### SÉRIE DE CONSIGNES
(A) D'après le texte sur la Madeleine de Grégoire le Grand, répondez à ces trois questions :
(i) Quel jour et dans quelle basilique l'homélie XXV a-t-elle été prononcée ?
(ii) Dans quelle basilique l'homélie XXXIII a-t-elle été prononcée ?
(iii) Combien de démons le Christ avait-il chassés de Marie de Magdala selon les Évangiles ?
(B) Reprenez, s'il vous plaît, le texte sur la Madeleine de Grégoire le Grand et poursuivez-le à partir de sa dernière phrase.

Conversion, amour mystique et pénitence: la Madeleine de Grégoire le Grand

Au VIe siècle, le pape Grégoire Ier a joué un rôle important quant à la représentation de Marie-Madeleine. Pourquoi ses homélies à propos de la sainte ont-elles durablement marqué les esprits? N’est-ce pas, tout simplement, grâce à leur justesse?

Particulièrement présente dans l’imaginaire médiéval et dans les homélies d’alors, Marie-Madeleine a fasciné le Moyen Age occidental. « Avec l’infirmité de ses mots humains […], l’écrivain médiéval poursuit en Marie-Madeleine la faiblesse transcendée par l’amour, l’absolue perfection… », écrit Elisabeth Pinto-Mathieu. L’auteure de Marie-Madeleine dans la littérature du Moyen Age attire particulièrement l’attention sur le rôle du pape Grégoire Ier, dit le Grand (VIe siècle). Le 20 avril 591, pour le vendredi de Pâques, dans la basilique Saint-Jean à Rome, il fait une homélie qui marquera les esprits à propos de la sainte (homélie XXV). La seconde homélie où il évoque Marie-Madeleine a été prononcée fin septembre 592, au cours des Quatre-Temps d’automne, dans la basilique Saint-Clément (homélie XXXIII).
Mais tout d’abord qu’en est-il dans les Ecritures?

Dans les Ecritures
Dans les Ecritures, Marie-Madeleine est d'abord Marie « de Magdala », « celle dont le Christ avait, selon les Evangiles, chassé sept démons, soit la plénitude du péché (Mc 16, 9 et Lc 8, 2-3). Présente à l’ombre de la Croix, lors de l’ensevelissement, elle méritera d’être le premier témoin de la Résurrection, l’apôtre des apôtres », résume Elisabeth Pinto-Mathieu.

### DONNÉES ENREGISTRÉES
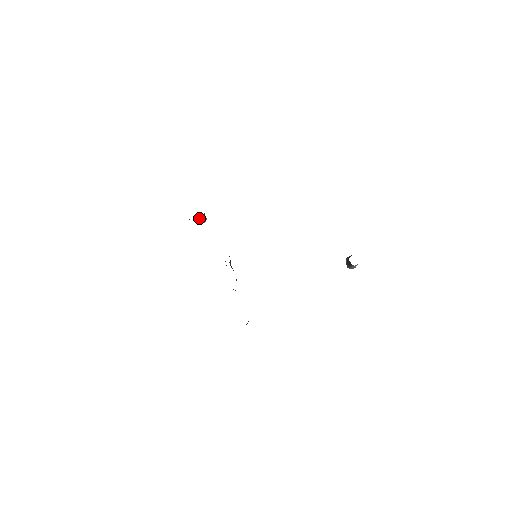
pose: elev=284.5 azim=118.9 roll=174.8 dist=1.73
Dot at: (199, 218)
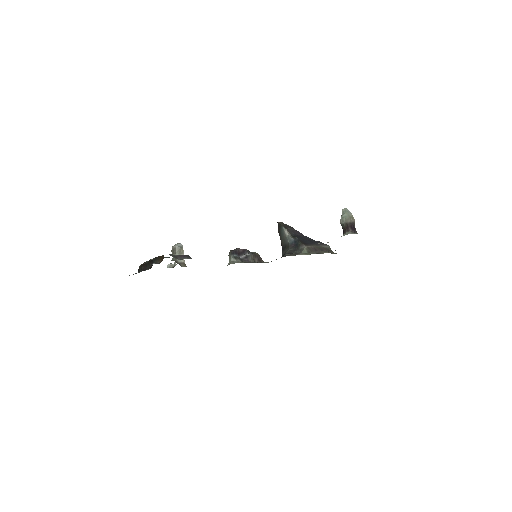
Dot at: occluded
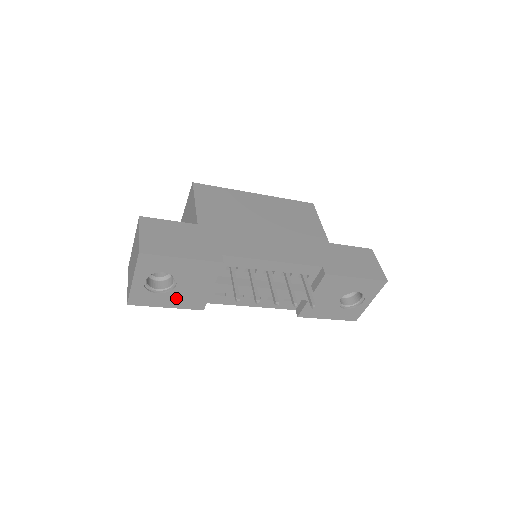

### RÉPONSES FOURNIES
(A)
(i) Le 20 avril 591, dans la basilique Saint-Jean à Rome.
(ii) Dans la basilique Saint-Clément.
(iii) Sept démons.

(B)
Vient ensuite Marie de Béthanie. L’Eglise d’Occident a rapidement supposé qu’il s’agissait de la même personne, « avant que Grégoire le Grand ne l’affirme et accrédite définitivement l’idée ».
Enfin une troisième figure est rattachée à Marie-Madeleine: celle de la pécheresse qui, « ayant appris que Jésus était à table dans la maison du pharisien [Simon], apporte un vase d’albâtre plein de parfum » (Luc 7, 37). Aux pieds du Christ, qu’elle baigne de ses larmes, elle verse le parfum, puis les essuie de ses cheveux.
« Piété, larmes, parfum… Toutes les facettes bibliques de ces figures féminines se cristallisent pour ne plus donner au Moyen Age qu’une seule et grande sainte: Marie-Madeleine ».

Image de l’Eglise

Aux VIe-Ve siècles déjà, Saint Augustin avait comparé Marie-Madeleine, premier témoin du Christ Ressuscité, à l’Eglise. Mais alors la comparaison est sévère: « La sainte femme incarne l’Eglise naissante, qui n’a pas compris la divinité du Christ après son ascension aux cieux, trop aveuglée par l’évidence de son humanité. Pour toucher le Christ, il faut avoir cru, tel est le sens du Noli me tangere opposé à Marie de Magdala ». La comparaison qu’offrira Grégoire le Grand est plus avantageuse: il voit lui aussi, en Marie-Madeleine, l’image de l’Eglise. Mais c’est sa capacité de conversion qu’il souligne. Elle est pour lui le « symbole de la gentilité convertie ».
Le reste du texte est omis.